Segundo a sentença emitida no último dia 17 de agosto, o profissional deixou de pagar R$ 7,4 mil em aluguel, no período de julho a dezembro de 2022, além de acumular dívida com IPTU, gastos com chaveiro e com a pintura do imóvel.
“Forte nessas razões, acolho a pretensão no sentido de condenar o réu a pagar os valores nominais trazidos na planilha de ID. 149740662 referentes aos aluguéis atrasados, encargos acessórios (IPTU e taxas de condomínio), multa contratual de 10% sobre o valor do débito, incidindo, ainda, correção monetária e juros moratórios de 1% ao mês, expressamente convencionados”, escreveu a juíza Priscila Faria da Silva em sua decisão.
Outro lado
Em nota enviada à coluna, o psicólogo Jerry afirma que “não houve em nenhum momento conduta a ser questionada dentro ou fora” da clínica. Ele afirma que duas ex-colaboradoras “receberam salário, alimentação e passagens, como toda a rescisão contratual”.

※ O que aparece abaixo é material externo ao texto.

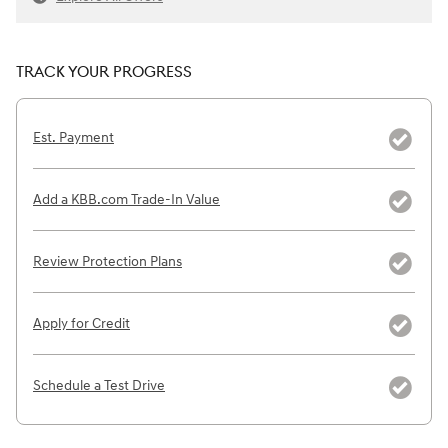
TRACK YOUR PROGRESS
Est. Payment
Add a KBB.com Trade-In Value
Review Protection Plans
Apply for Credit
Schedule a Test Drive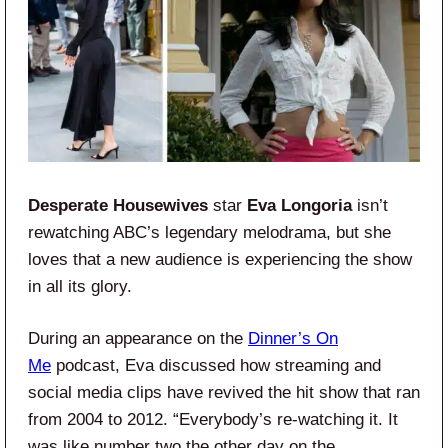
Desperate Housewives
star
Eva Longoria
isn’t
rewatching ABC’s legendary melodrama, but she
loves that a new audience is experiencing the show
in all its glory.
During an appearance on the
Dinner’s On
Me
podcast, Eva discussed how streaming and
social media clips have revived the hit show that ran
from 2004 to 2012. “Everybody’s re-watching it. It
was like number two the other day on the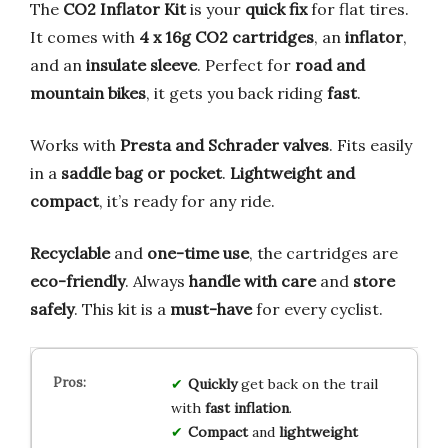
The
CO2 Inflator Kit
is your
quick fix
for flat tires.
It comes with
4 x 16g CO2 cartridges
, an
inflator
,
and an
insulate sleeve
. Perfect for
road and
mountain bikes
, it gets you back riding
fast
.
Works with
Presta and Schrader valves
. Fits easily
in a
saddle bag or pocket
.
Lightweight and
compact
, it’s ready for any ride.
Recyclable
and
one-time use
, the cartridges are
eco-friendly
. Always
handle with care
and
store
safely
. This kit is a
must-have
for every cyclist.
Quickly
get back on the trail
with
fast inflation
.
Compact
and
lightweight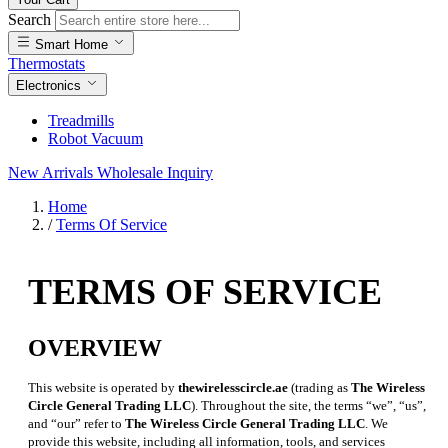
Search
Smart Home
Thermostats
Electronics
Treadmills
Robot Vacuum
New Arrivals
Wholesale Inquiry
Home
/
Terms Of Service
TERMS OF SERVICE
OVERVIEW
This website is operated by
thewirelesscircle.ae
(trading as
The Wireless
Circle General Trading LLC
). Throughout the site, the terms “we”, “us”,
and “our” refer to
The Wireless Circle General Trading LLC
. We
provide this website, including all information, tools, and services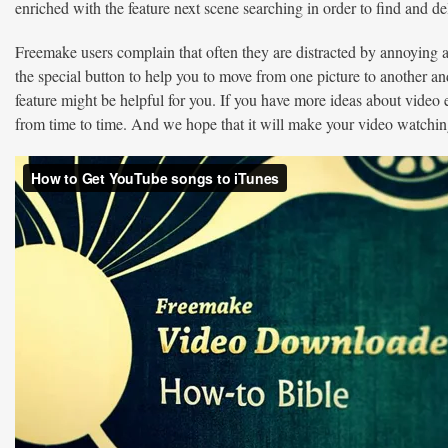
enriched with the feature next scene searching in order to find and
Freemake users complain that often they are distracted by annoying
the special button to help you to move from one picture to another an
feature might be helpful for you. If you have more ideas about video 
from time to time. And we hope that it will make your video watching 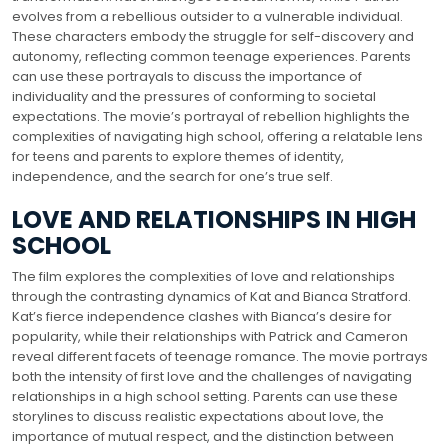
evolves from a rebellious outsider to a vulnerable individual.
These characters embody the struggle for self-discovery and
autonomy, reflecting common teenage experiences. Parents
can use these portrayals to discuss the importance of
individuality and the pressures of conforming to societal
expectations. The movie’s portrayal of rebellion highlights the
complexities of navigating high school, offering a relatable lens
for teens and parents to explore themes of identity,
independence, and the search for one’s true self.
LOVE AND RELATIONSHIPS IN HIGH
SCHOOL
The film explores the complexities of love and relationships
through the contrasting dynamics of Kat and Bianca Stratford.
Kat’s fierce independence clashes with Bianca’s desire for
popularity, while their relationships with Patrick and Cameron
reveal different facets of teenage romance. The movie portrays
both the intensity of first love and the challenges of navigating
relationships in a high school setting. Parents can use these
storylines to discuss realistic expectations about love, the
importance of mutual respect, and the distinction between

“Nossos prestadores têm ciência e são sempre informados sobre acerca (sic) de recebíveis e tratativas, inclusive quando há problemas com pagamentos junto aos planos de saúde — que costumam demorar um pouco mais –, na medida do possível buscamos soluções visando manter o bom andamento da clínica, a valorização de nossos profissionais e o seguimento dos nossos serviços numa conduta ética.”
O psicólogo acrescenta que a “justiça seja feita”. “Estou à disposição para dirimir quaisquer dúvidas, tenho ciência de que minha conduta é ética e meu trabalho realizado de acordo com a moral, não havendo que se falar em golpe ou abuso.”